## Aim of the exercise
Scan the records below, and wherever a line has the word "CapCar", pull it out.

## Data records
========

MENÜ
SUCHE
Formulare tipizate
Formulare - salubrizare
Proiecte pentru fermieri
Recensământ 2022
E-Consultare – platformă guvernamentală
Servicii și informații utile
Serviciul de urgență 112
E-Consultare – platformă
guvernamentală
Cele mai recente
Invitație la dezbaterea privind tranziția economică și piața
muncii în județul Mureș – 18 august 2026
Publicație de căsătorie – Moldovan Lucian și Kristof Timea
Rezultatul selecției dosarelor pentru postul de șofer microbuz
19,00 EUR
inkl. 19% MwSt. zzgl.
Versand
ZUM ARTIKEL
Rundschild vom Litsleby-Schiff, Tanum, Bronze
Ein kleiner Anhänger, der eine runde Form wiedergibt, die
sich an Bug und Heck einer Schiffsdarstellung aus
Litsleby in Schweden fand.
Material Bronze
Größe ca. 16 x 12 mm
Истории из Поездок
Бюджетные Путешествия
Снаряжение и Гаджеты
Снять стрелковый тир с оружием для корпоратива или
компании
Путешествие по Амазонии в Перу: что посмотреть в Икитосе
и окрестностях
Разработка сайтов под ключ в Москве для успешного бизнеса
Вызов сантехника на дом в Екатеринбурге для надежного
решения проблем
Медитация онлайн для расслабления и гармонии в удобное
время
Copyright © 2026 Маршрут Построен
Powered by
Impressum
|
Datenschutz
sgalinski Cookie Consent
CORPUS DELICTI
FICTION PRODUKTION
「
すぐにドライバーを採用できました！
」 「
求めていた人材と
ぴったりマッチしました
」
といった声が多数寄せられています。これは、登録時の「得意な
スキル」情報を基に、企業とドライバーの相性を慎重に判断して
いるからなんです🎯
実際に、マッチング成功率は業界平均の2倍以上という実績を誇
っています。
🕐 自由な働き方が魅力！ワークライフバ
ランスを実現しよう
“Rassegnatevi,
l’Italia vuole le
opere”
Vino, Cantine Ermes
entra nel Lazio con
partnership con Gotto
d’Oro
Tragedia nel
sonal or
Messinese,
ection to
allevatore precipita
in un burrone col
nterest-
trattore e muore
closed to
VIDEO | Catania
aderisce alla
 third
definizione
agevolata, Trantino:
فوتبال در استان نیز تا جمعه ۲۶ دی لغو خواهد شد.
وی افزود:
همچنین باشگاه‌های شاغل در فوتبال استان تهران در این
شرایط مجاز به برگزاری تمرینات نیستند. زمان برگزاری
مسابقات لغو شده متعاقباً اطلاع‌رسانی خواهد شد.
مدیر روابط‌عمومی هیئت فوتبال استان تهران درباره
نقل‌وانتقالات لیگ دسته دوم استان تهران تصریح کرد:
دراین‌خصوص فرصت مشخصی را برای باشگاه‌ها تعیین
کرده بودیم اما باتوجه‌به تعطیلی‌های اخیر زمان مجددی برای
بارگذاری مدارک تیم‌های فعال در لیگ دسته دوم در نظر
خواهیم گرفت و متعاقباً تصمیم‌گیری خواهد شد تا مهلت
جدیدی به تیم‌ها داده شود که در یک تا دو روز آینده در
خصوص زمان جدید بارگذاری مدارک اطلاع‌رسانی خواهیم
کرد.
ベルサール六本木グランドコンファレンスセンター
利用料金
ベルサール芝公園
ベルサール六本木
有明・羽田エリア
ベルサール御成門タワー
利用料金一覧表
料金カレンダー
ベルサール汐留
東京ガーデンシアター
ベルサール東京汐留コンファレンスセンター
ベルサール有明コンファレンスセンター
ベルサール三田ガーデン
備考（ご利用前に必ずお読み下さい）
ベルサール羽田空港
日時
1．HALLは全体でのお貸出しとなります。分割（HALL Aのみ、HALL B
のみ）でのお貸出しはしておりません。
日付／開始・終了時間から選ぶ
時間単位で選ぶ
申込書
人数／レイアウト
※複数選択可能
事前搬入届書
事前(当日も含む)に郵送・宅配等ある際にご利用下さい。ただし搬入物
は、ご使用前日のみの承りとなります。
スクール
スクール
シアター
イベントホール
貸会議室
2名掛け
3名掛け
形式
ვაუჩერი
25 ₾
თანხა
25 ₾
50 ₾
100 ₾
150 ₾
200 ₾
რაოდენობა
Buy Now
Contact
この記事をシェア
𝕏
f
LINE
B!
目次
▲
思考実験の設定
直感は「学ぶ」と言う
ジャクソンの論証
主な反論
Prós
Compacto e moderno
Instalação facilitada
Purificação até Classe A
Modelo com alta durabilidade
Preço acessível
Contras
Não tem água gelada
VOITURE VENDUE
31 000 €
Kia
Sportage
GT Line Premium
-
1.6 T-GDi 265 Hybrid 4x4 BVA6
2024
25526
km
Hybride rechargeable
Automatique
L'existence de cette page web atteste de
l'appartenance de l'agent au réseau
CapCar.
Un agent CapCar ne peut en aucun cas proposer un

========

## Task response
CapCar.
Un agent CapCar ne peut en aucun cas proposer un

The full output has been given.